Causality-Driven One-Shot Learning for Prostate Cancer Grading from MRI
This addresses the problem of limited labeled data for medical image classification, particularly for prostate cancer grading, though it appears incremental as it builds on existing meta-learning and causality concepts.
The paper tackles prostate cancer grading from MRI in low-data scenarios by developing a causality-driven one-shot learning method that extracts cause-effect relationships between image features. The approach shows enhanced ability to discern relevant information and yields more reliable and interpretable predictions on a publicly available prostate MRI dataset.
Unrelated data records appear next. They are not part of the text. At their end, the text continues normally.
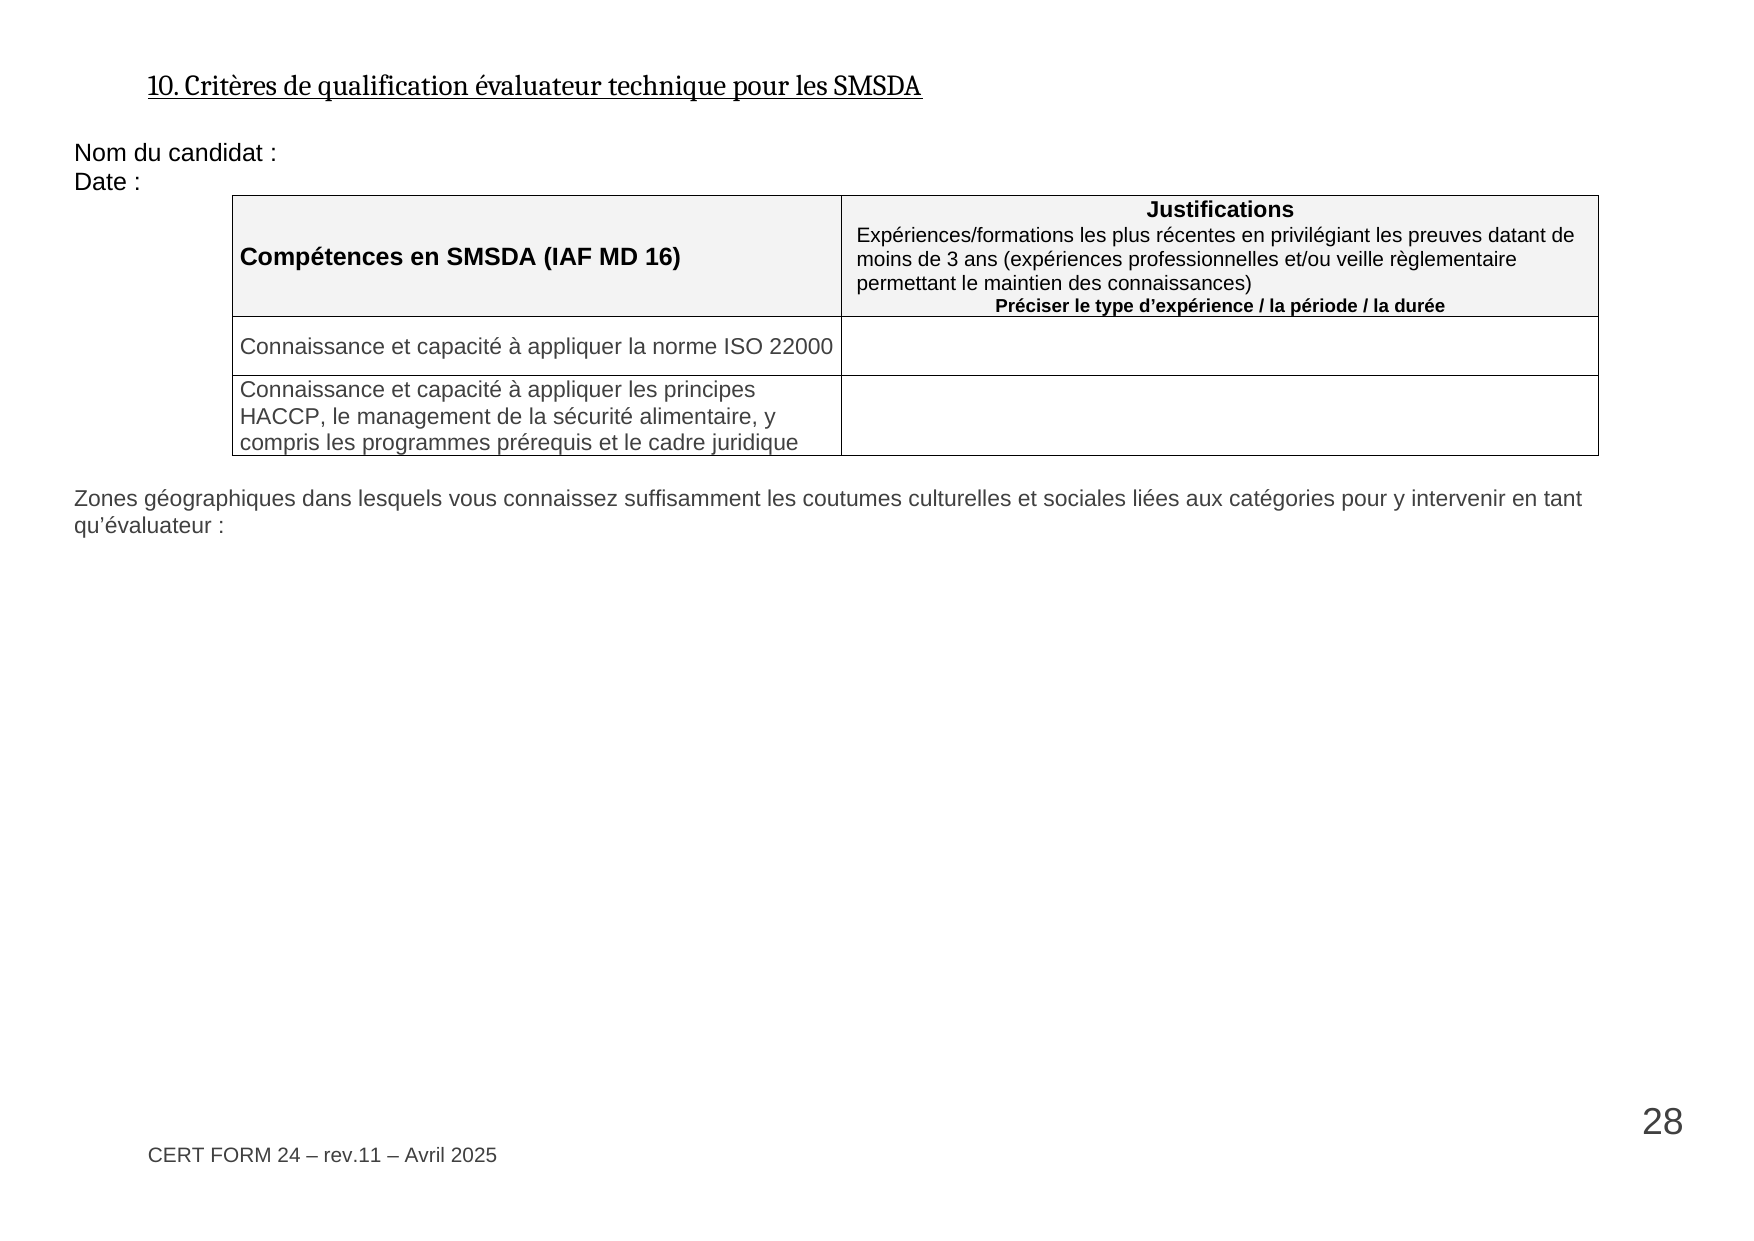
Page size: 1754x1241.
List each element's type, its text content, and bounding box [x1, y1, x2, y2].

table_cell [842, 376, 1598, 455]
text Nom du candidat : [74, 138, 1683, 167]
text Date : [74, 167, 1683, 195]
table_cell Connaissance et capacité à appliquer les principes HACCP, le management de la sécurité alimentaire, y compris les programmes prérequis et le cadre juridique [233, 376, 841, 455]
table_cell Connaissance et capacité à appliquer la norme ISO 22000 [233, 317, 841, 375]
text Zones géographiques dans lesquels vous connaissez suffisamment les coutumes culturelles et sociales liées aux catégories pour y intervenir en tant qu’évaluateur : [74, 485, 1683, 538]
table_header Justifications Expériences/formations les plus récentes en privilégiant les preuves datant de moins de 3 ans (expériences professionnelles et/ou veille règlementaire permettant le maintien des connaissances) Préciser le type d’expérience / la période / la durée [842, 196, 1598, 316]
subtitle 10. Critères de qualification évaluateur technique pour les SMSDA [148, 69, 1683, 103]
table_header Compétences en SMSDA (IAF MD 16) [233, 196, 841, 316]
table_cell [842, 317, 1598, 375]
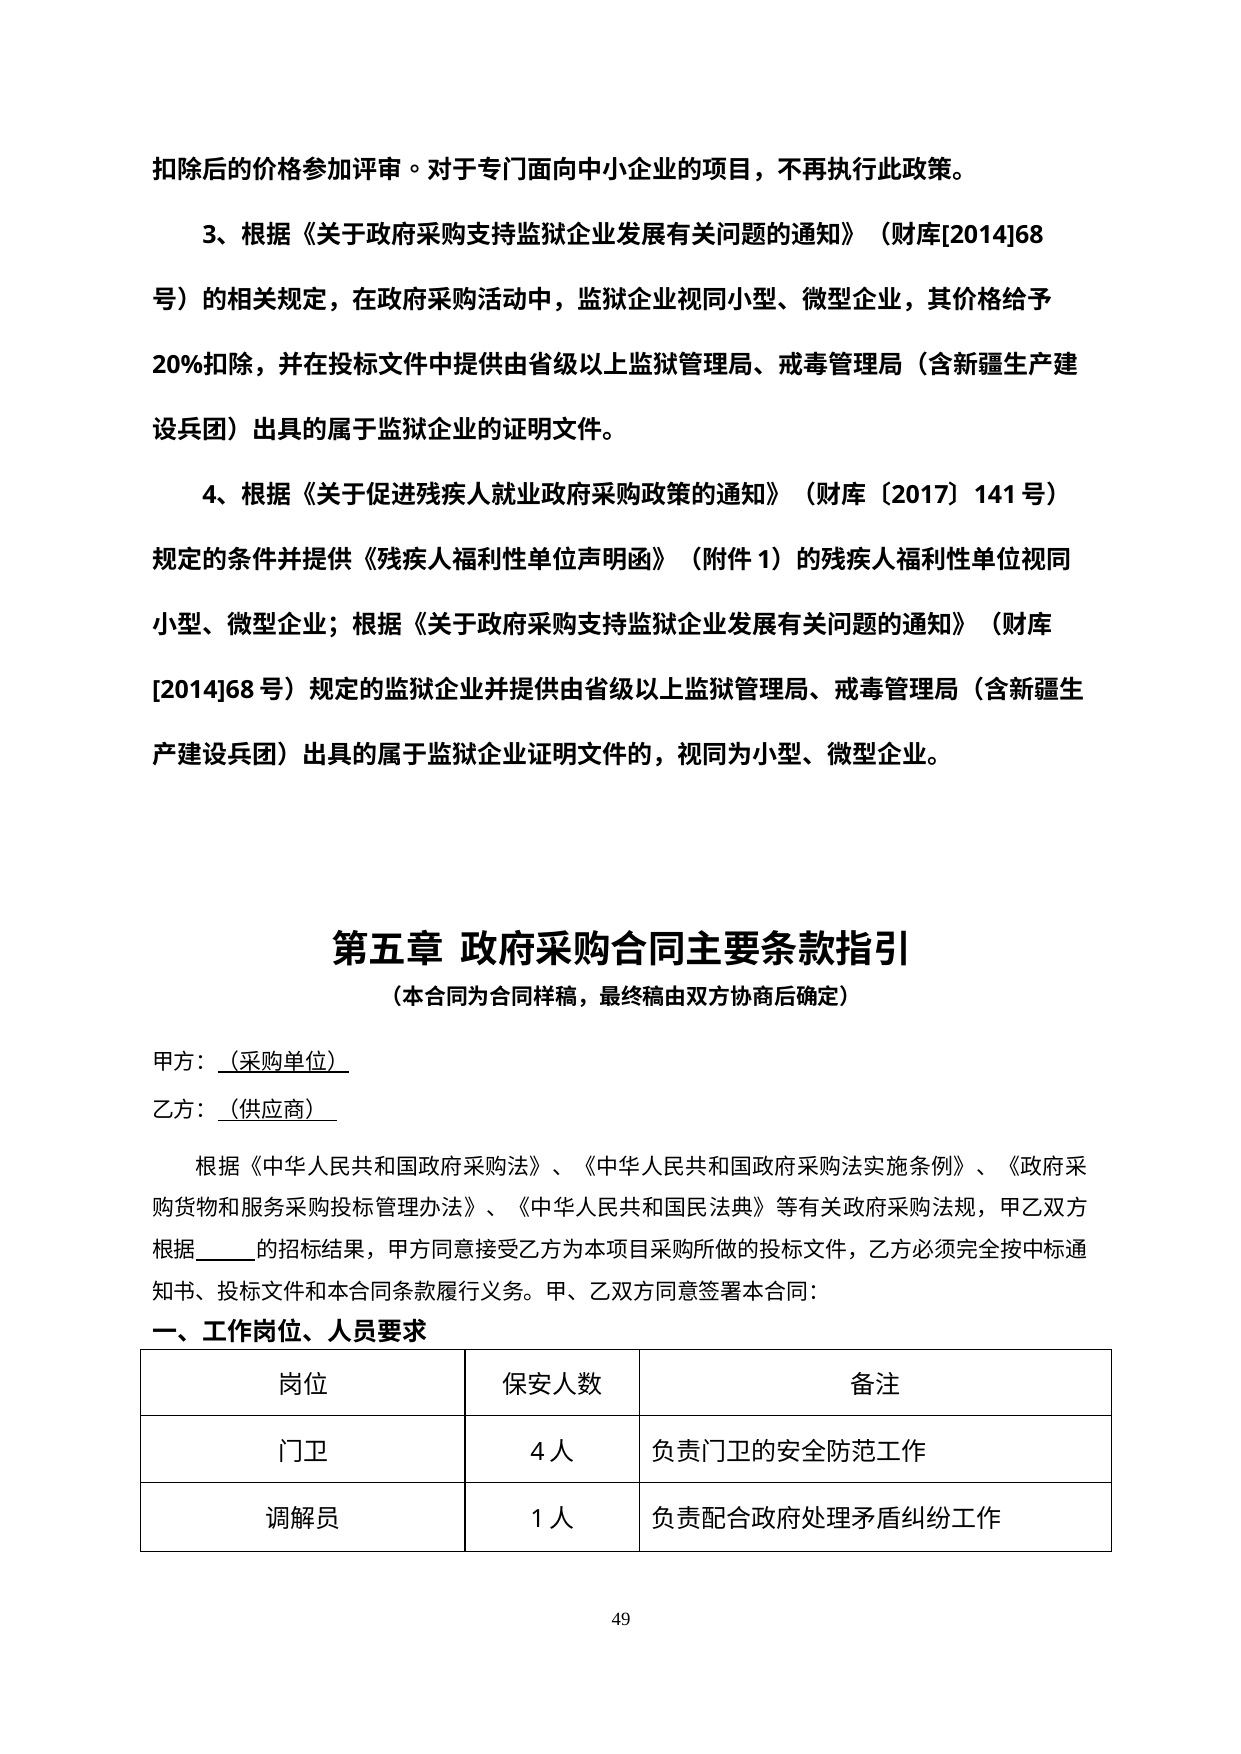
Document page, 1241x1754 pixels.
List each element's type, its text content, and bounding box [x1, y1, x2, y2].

text （本合同为合同样稿，最终稿由双方协商后确定） [152, 979, 1089, 1011]
text 根据《中华人民共和国政府采购法》、《中华人民共和国政府采购法实施条例》、《政府采购货物和服务采购投标管理办法》、《中华人民共和国民法典》等有关政府采购法规，甲乙双方根据 的招标结果，甲方同意接受乙方为本项目采购所做的投标文件，乙方必须完全按中标通知书、投标文件和本合同条款履行义务。甲、乙双方同意签署本合同： [152, 1141, 1089, 1307]
text 第五章 政府采购合同主要条款指引 [152, 914, 1089, 979]
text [152, 135, 1089, 200]
table_cell 1人 [466, 1483, 639, 1551]
text 甲方：（采购单位） [152, 1043, 1089, 1076]
text 乙方：（供应商） [152, 1092, 1089, 1124]
table_cell 负责配合政府处理矛盾纠纷工作 [640, 1483, 1111, 1551]
table_cell 门卫 [141, 1416, 464, 1482]
table_cell 4人 [466, 1416, 639, 1482]
table_header 岗位 [141, 1350, 464, 1415]
table_cell 调解员 [141, 1483, 464, 1551]
text 4、根据《关于促进残疾人就业政府采购政策的通知》（财库〔2017〕141号）规定的条件并提供《残疾人福利性单位声明函》（附件1）的残疾人福利性单位视同小型、微型企业；根据《关于政府采购支持监狱企业发展有关问题的通知》（财库[2014]68号）规定的监狱企业并提供由省级以上监狱管理局、戒毒管理局（含新疆生产建设兵团）出具的属于监狱企业证明文件的，视同为小型、微型企业。 [152, 460, 1089, 785]
text 一、工作岗位、人员要求 [152, 1307, 1089, 1349]
table_header 备注 [640, 1350, 1111, 1415]
text 3、根据《关于政府采购支持监狱企业发展有关问题的通知》（财库[2014]68号）的相关规定，在政府采购活动中，监狱企业视同小型、微型企业，其价格给予20%扣除，并在投标文件中提供由省级以上监狱管理局、戒毒管理局（含新疆生产建设兵团）出具的属于监狱企业的证明文件。 [152, 200, 1089, 460]
table_header 保安人数 [466, 1350, 639, 1415]
table_cell 负责门卫的安全防范工作 [640, 1416, 1111, 1482]
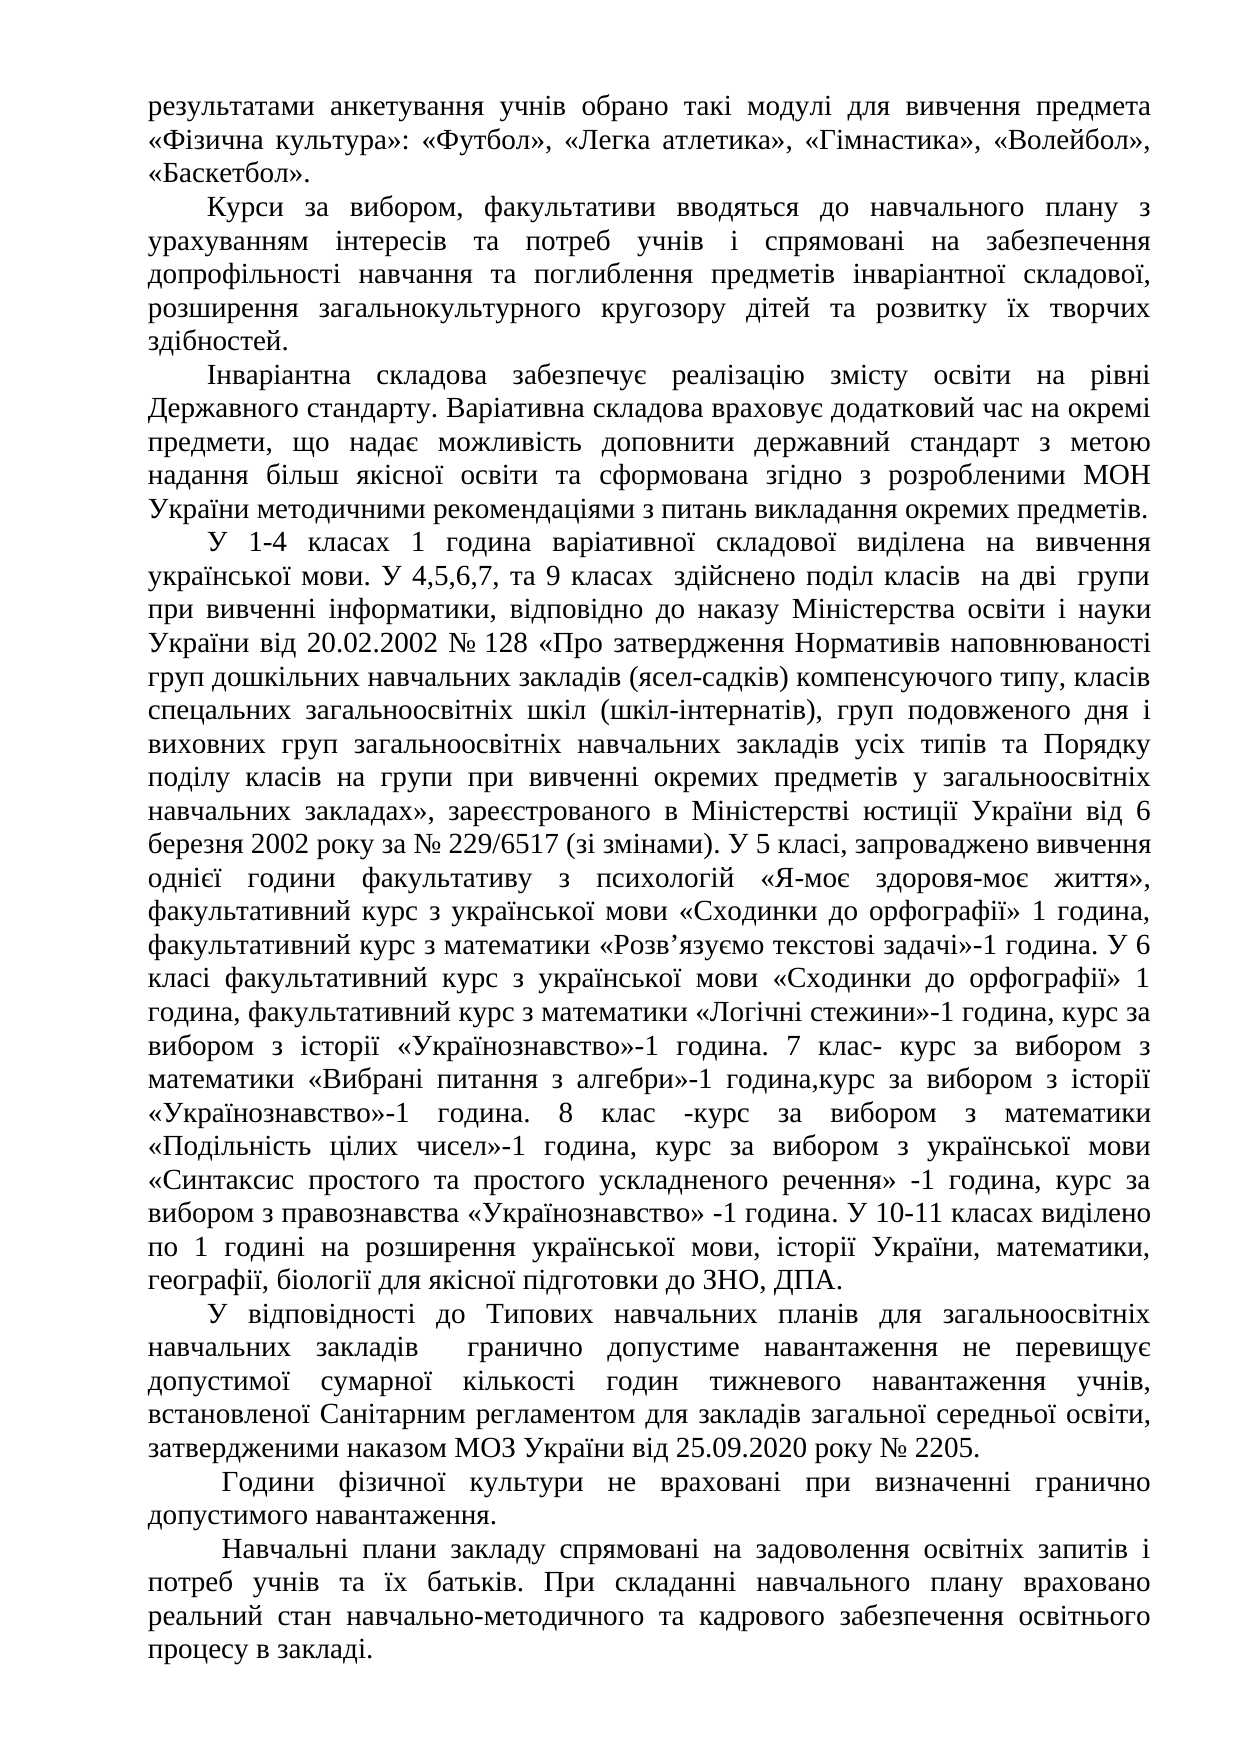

In this paper, we present a novel method to automatically classify medical images that learns and leverages weak causal signals in the image. Our framework consists of a convolutional neural network backbone and a causality-extractor module that extracts cause-effect relationships between feature maps that can inform the model on the appearance of a feature in one place of the image, given the presence of another feature within some other place of the image. To evaluate the effectiveness of our approach in low-data scenarios, we train our causality-driven architecture in a One-shot learning scheme, where we propose a new meta-learning procedure entailing meta-training and meta-testing tasks that are designed using related classes but at different levels of granularity. We conduct binary and multi-class classification experiments on a publicly available dataset of prostate MRI images. To validate the effectiveness of the proposed causality-driven module, we perform an ablation study and conduct qualitative assessments using class activation maps to highlight regions strongly influencing the network's decision-making process. Our findings show that causal relationships among features play a crucial role in enhancing the model's ability to discern relevant information and yielding more reliable and interpretable predictions. This would make it a promising approach for medical image classification tasks.